### [Work instructions]
From the records below, copy the lines that include "Parcel".

### [Saved entries]
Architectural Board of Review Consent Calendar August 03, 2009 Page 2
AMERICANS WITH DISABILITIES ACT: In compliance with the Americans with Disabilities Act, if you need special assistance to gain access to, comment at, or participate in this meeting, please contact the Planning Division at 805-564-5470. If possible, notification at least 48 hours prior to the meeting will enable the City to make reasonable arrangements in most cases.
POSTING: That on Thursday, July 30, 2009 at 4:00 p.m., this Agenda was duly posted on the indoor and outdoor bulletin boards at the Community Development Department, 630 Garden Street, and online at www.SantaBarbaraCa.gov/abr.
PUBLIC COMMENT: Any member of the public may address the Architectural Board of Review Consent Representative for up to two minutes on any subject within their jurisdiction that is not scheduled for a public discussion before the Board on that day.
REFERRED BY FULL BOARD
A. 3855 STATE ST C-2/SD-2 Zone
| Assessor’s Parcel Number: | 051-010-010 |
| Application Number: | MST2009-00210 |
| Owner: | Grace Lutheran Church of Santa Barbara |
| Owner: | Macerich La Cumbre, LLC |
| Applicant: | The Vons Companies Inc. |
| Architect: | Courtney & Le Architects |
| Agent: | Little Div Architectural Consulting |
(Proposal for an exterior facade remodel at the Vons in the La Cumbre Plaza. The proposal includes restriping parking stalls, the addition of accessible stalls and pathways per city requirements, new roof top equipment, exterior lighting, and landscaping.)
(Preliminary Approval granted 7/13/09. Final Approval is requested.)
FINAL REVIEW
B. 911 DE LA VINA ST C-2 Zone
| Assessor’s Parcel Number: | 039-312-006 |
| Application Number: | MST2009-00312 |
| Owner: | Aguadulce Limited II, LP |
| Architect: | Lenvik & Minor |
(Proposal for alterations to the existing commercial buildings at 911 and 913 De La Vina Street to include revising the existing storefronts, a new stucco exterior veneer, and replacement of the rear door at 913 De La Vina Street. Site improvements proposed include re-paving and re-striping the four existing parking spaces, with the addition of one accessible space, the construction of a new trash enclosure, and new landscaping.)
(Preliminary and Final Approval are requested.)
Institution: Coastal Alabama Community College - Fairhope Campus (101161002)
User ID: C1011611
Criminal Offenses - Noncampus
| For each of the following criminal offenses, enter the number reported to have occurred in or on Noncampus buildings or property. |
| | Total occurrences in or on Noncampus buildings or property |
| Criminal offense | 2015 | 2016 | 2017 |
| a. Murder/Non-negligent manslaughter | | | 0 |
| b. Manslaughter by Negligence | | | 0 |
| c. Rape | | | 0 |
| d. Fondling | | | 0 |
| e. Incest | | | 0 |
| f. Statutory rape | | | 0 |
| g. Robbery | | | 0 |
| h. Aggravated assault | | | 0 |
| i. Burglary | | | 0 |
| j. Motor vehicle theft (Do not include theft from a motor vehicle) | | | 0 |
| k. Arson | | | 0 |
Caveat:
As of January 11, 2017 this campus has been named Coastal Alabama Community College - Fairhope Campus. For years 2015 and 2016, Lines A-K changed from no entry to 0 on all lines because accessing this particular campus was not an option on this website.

### [Response box]
| Assessor’s Parcel Number: | 051-010-010 |
| Assessor’s Parcel Number: | 039-312-006 |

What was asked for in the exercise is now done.